+++ Information

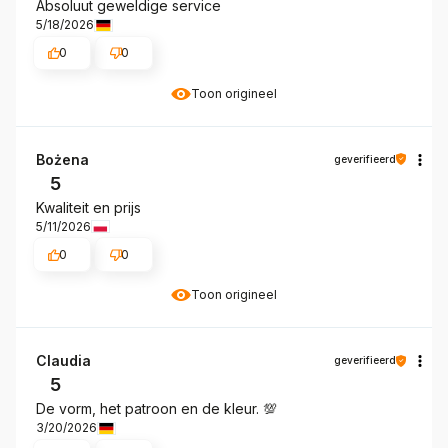
Absoluut geweldige service
5/18/2026
0
0
Toon origineel
Bożena
geverifieerd
5
Kwaliteit en prijs
5/11/2026
0
0
Toon origineel
Claudia
geverifieerd
5
De vorm, het patroon en de kleur. 💯
3/20/2026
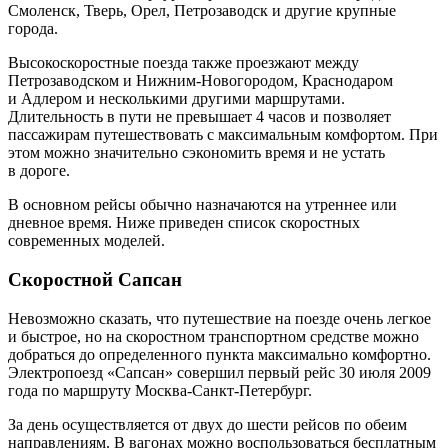
Смоленск, Тверь, Орел, Петрозаводск и другие крупные
города.
Высокоскоростные поезда также проезжают между
Петрозаводском и Нижним-Новогородом, Краснодаром
и Адлером и несколькими другими маршрутами.
Длительность в пути не превышает 4 часов и позволяет
пассажирам путешествовать с максимальным комфортом. При
этом можно значительно сэкономить время и не устать
в дороге.
В основном рейсы обычно назначаются на утреннее или
дневное время. Ниже приведен список скоростных
современных моделей.
Скоростной Сапсан
Невозможно сказать, что путешествие на поезде очень легкое
и быстрое, но на скоростном транспортном средстве можно
добраться до определенного пункта максимально комфортно.
Электропоезд «Сапсан» совершил первый рейс 30 июля 2009
года по маршруту Москва-Санкт-Петербург.
За день осуществляется от двух до шести рейсов по обеим
направлениям. В вагонах можно воспользоваться бесплатным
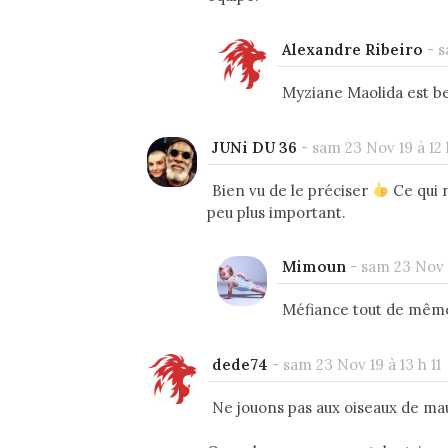
Alexandre Ribeiro
-
s
Myziane Maolida est bel 
JUNi DU 36
-
sam 23 Nov 19 à 12 
Bien vu de le préciser
Ce qui n
peu plus important.
Mimoun
-
sam 23 Nov 1
Méfiance tout de même : 
dede74
-
sam 23 Nov 19 à 13 h 11
Ne jouons pas aux oiseaux de mau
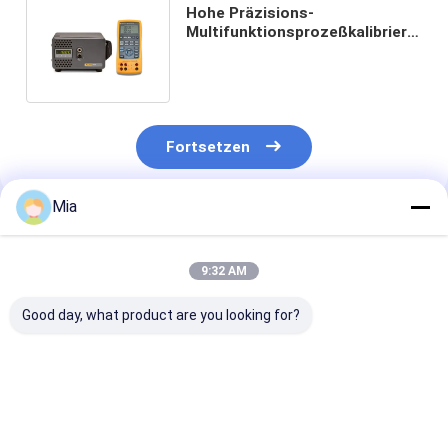
Hohe Präzisions-
Multifunktionsprozeßkalibrierer
tatsächlich
Fortsetzen
Mia
Empfohlene Produkte
9:32 AM
Good day, what product are you looking for?
Neues
Hach DR 900
FLIR Si1-LD
Originalmodell -
Multiparameter-
Industrieakust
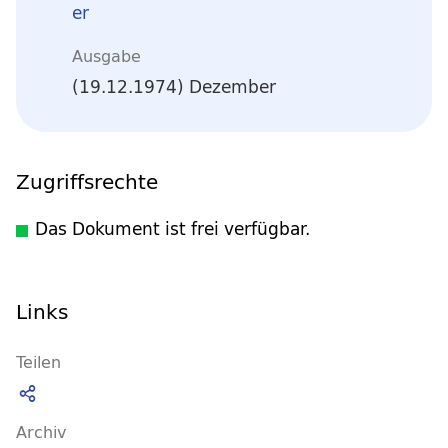
er
Ausgabe
(19.12.1974) Dezember
Zugriffsrechte
Das Dokument ist frei verfügbar.
Links
Teilen
Archiv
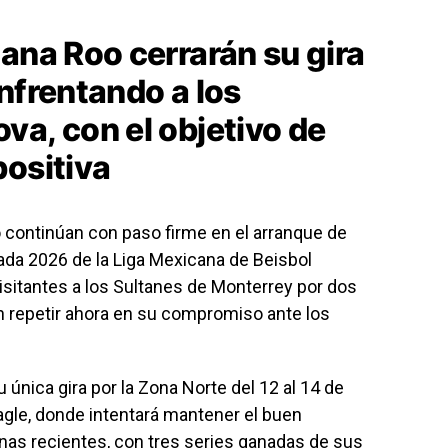
ana Roo cerrarán su gira
nfrentando a los
va, con el objetivo de
positiva
 continúan con paso firme en el arranque de
ada 2026 de la Liga Mexicana de Beisbol
sitantes a los Sultanes de Monterrey por dos
n repetir ahora en su compromiso ante los
única gira por la Zona Norte del 12 al 14 de
agle, donde intentará mantener el buen
s recientes, con tres series ganadas de sus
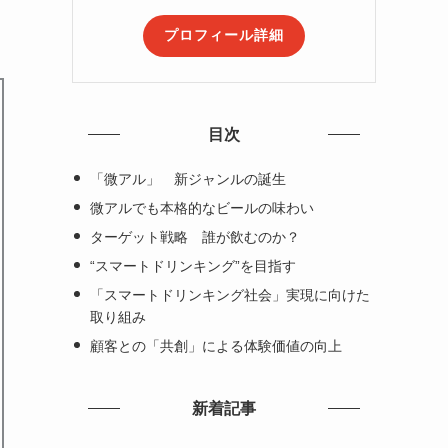
プロフィール詳細
目次
「微アル」 新ジャンルの誕生
微アルでも本格的なビールの味わい
ターゲット戦略 誰が飲むのか？
“スマートドリンキング”を目指す
「スマートドリンキング社会」実現に向けた
取り組み
顧客との「共創」による体験価値の向上
新着記事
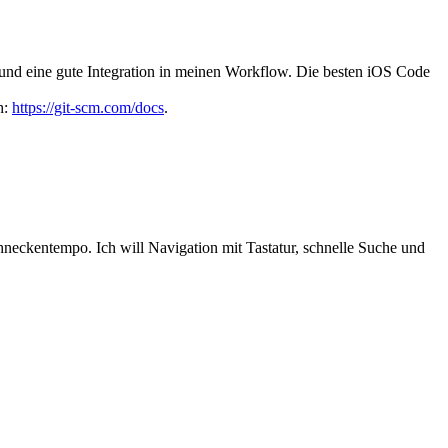
f und eine gute Integration in meinen Workflow. Die besten iOS Code
ch:
https://git-scm.com/docs
.
neckentempo. Ich will Navigation mit Tastatur, schnelle Suche und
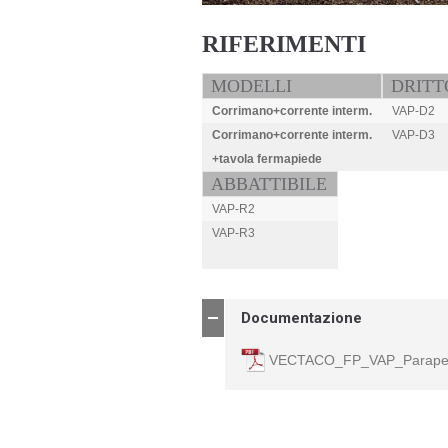
RIFERIMENTI
MODELLI
DRITT
Corrimano+corrente interm.
VAP-D2
Corrimano+corrente interm.
VAP-D3
+tavola fermapiede
.
ABBATTIBILE
VAP-R2
VAP-R3
.
Documentazione
VECTACO_FP_VAP_Parapett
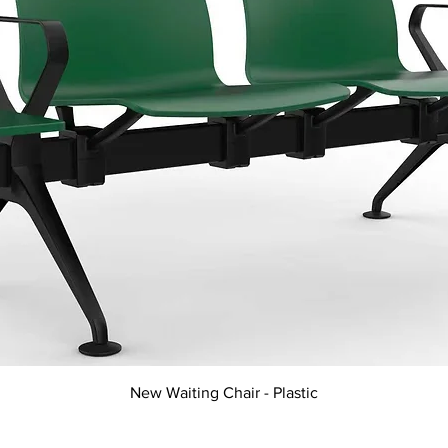
Visualização rápida
New Waiting Chair - Plastic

++++++

Required action → Please write the material out again exactly as shown above, minus any pictures.

Answer box →
Absoluut geweldige service
5/18/2026
0
0
Toon origineel
Bożena
geverifieerd
5
Kwaliteit en prijs
5/11/2026
0
0
Toon origineel
Claudia
geverifieerd
5
De vorm, het patroon en de kleur. 💯
3/20/2026
Смоленск, Тверь, Орел, Петрозаводск и другие крупные
города.
Высокоскоростные поезда также проезжают между
Петрозаводском и Нижним-Новогородом, Краснодаром
и Адлером и несколькими другими маршрутами.
Длительность в пути не превышает 4 часов и позволяет
пассажирам путешествовать с максимальным комфортом. При
этом можно значительно сэкономить время и не устать
в дороге.
В основном рейсы обычно назначаются на утреннее или
дневное время. Ниже приведен список скоростных
современных моделей.
Скоростной Сапсан
Невозможно сказать, что путешествие на поезде очень легкое
и быстрое, но на скоростном транспортном средстве можно
добраться до определенного пункта максимально комфортно.
Электропоезд «Сапсан» совершил первый рейс 30 июля 2009
года по маршруту Москва-Санкт-Петербург.
За день осуществляется от двух до шести рейсов по обеим
направлениям. В вагонах можно воспользоваться бесплатным
Alexandre Ribeiro
-
s
Myziane Maolida est bel 
JUNi DU 36
-
sam 23 Nov 19 à 12 
Bien vu de le préciser
Ce qui n
peu plus important.
Mimoun
-
sam 23 Nov 1
Méfiance tout de même : 
dede74
-
sam 23 Nov 19 à 13 h 11
Ne jouons pas aux oiseaux de mau
Hohe Präzisions-
Multifunktionsprozeßkalibrierer
tatsächlich
Fortsetzen
Mia
Empfohlene Produkte
9:32 AM
Good day, what product are you looking for?
Neues
Hach DR 900
FLIR Si1-LD
Originalmodell -
Multiparameter-
Industrieakust
er
Ausgabe
(19.12.1974) Dezember
Zugriffsrechte
Das Dokument ist frei verfügbar.
Links
Teilen
Archiv
ana Roo cerrarán su gira
nfrentando a los
va, con el objetivo de
positiva
 continúan con paso firme en el arranque de
ada 2026 de la Liga Mexicana de Beisbol
sitantes a los Sultanes de Monterrey por dos
n repetir ahora en su compromiso ante los
única gira por la Zona Norte del 12 al 14 de
agle, donde intentará mantener el buen
s recientes, con tres series ganadas de sus
プロフィール詳細
目次
「微アル」 新ジャンルの誕生
微アルでも本格的なビールの味わい
ターゲット戦略 誰が飲むのか？
“スマートドリンキング”を目指す
「スマートドリンキング社会」実現に向けた
取り組み
顧客との「共創」による体験価値の向上
新着記事
f und eine gute Integration in meinen Workflow. Die besten iOS Code
ch:
https://git-scm.com/docs
.
neckentempo. Ich will Navigation mit Tastatur, schnelle Suche und
RIFERIMENTI
MODELLI
DRITT
Corrimano+corrente interm.
VAP-D2
Corrimano+corrente interm.
VAP-D3
+tavola fermapiede
.
ABBATTIBILE
VAP-R2
VAP-R3
.
Documentazione
VECTACO_FP_VAP_Parapett
Visualização rápida
New Waiting Chair - Plastic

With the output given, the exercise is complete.